Under section 130(2)(d)(iv) such interest, if it were payable to a non-resident company of which the Irish company is a 75 per cent subsidiary or associate, could be treated as a distribution and, therefore, would not be deductible as a trading expense. This section allows such interest to escape the ambit of section 130(2)(d)(iv) if a company so wishes where the interest is payable to a company which is a resident of a tax treaty country, or an EU Member State. In some cases, because of the circumstances of the company and/or the terms of a double taxation agreement, it may be more advantageous to the company to accept the application of section 130(2)(d)(iv). Therefore, the application of the section is at the option of the company.
Since 1 February 2002 the section is extended to yearly interest paid to a non-resident company wherever resident.
(1) “arrangements” are double tax treaties which are given the force of law by way of Government order under section 826(1)(a) or which will have the force of law on completion of the procedures set out in section 826(1).
“relevant territory” is a country which is a member of the EU, a country with which Ireland has a tax treaty in force or a country with which Ireland has signed a tax treaty which has yet to come into force.
“tax” is a tax imposed by a relevant territory which corresponds to Irish corporation tax.
Where a tax treaty is in force or there is a signed tax treaty which has yet to come into force with a relevant territory the rules of the tax treaty apply in determining whether the company is a resident of that territory. Where the country is an EU Member State and there is no tax treaty with that Member State the tax law of the country concerned determines whether the company is a resident of that country.
(2) The interest to which the section applies is interest which is a distribution by virtue only of section 130(2)(d)(iv). It must, therefore, be interest payable to a non-resident company of which the Irish company is a 75 per cent subsidiary or associate. The word “only” is important in that it ensures that any excess interest is not covered by this section and is, in fact, treated as a distribution under section 130(2)(d)(iii)(II) which is designed to catch an excess over what is a “reasonable commercial return” on a loan.
The interest concerned must also be payable by a company in the course of its trade and be deductible for tax purposes but for the rule in section 130(2)(d)(iv). Excluding the application of section 130(2)(d)(iv) should result in the interest being treated as a trading expense.
The interest must be payable to a company resident in a EU Member State, resident in a country with which Ireland has a double taxation agreement in force or resident in a country with which Ireland has signed a double taxation agreement.
The company has to claim the benefit of the section and that where it does so, the interest is excluded from the ambit of section 130(2)(d)(iv).
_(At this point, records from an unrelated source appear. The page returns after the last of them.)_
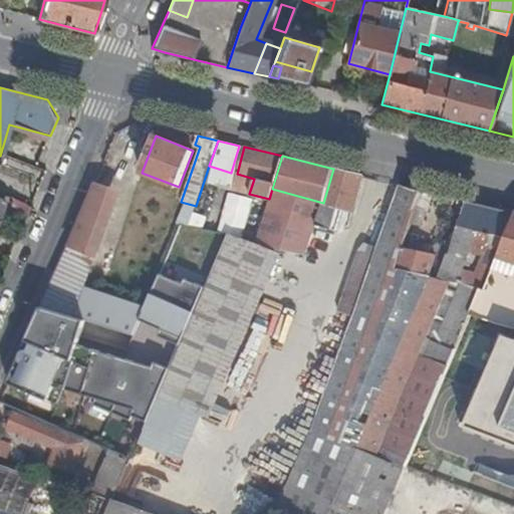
[(256,242),(265,244),(305,253),(315,225),(333,230),(347,226),(361,176),(333,169),(323,203),(272,189),(269,199),(258,234),(256,242)]
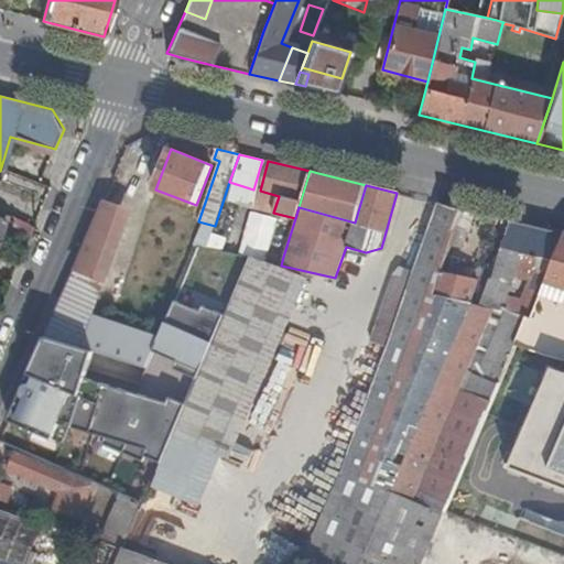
[(94,226),(121,237),(125,226),(104,202),(94,226)]
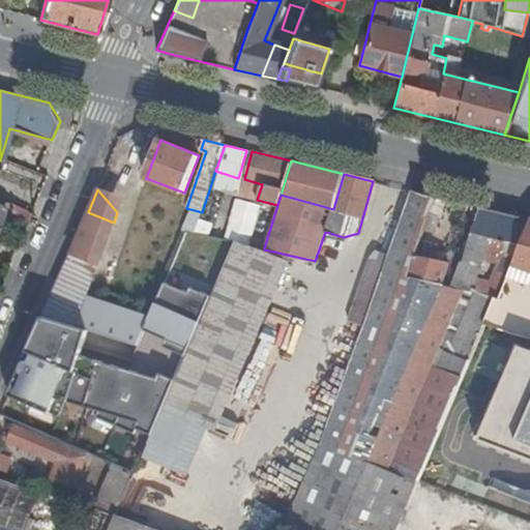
[(319,445),(383,472),(389,460),(437,349),(447,353),(475,292),(473,292),(452,288),(443,286),(409,278),(415,258),(421,236),(427,215),(438,198),(412,192),(387,257),(361,329),(320,444),(319,445)]
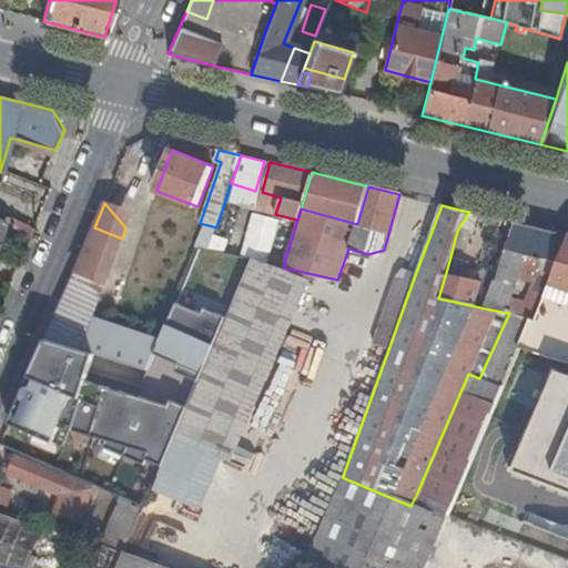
[(520,270),(537,274),(553,277),(567,236),(513,223),(496,272),(494,279),(485,308),(507,313),(511,300),(527,303),(535,281),(519,277),(520,270)]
(3A) The interest concerned must also be payable by a company in the course of its trade and be deductible for tax purposes but for the rule in section 130(2)(d)(iv). Excluding the application of section 130(2)(d)(iv) should result in the interest being treated as a trading expense.
Yearly interest payable to a company resident in a country with which Ireland has a double taxation agreement or another EU Member State is dealt with in subsection (3) and is not within subsection (3A).
(4) An election has to be in writing and has to be submitted with the company’s return of profits for the period in question.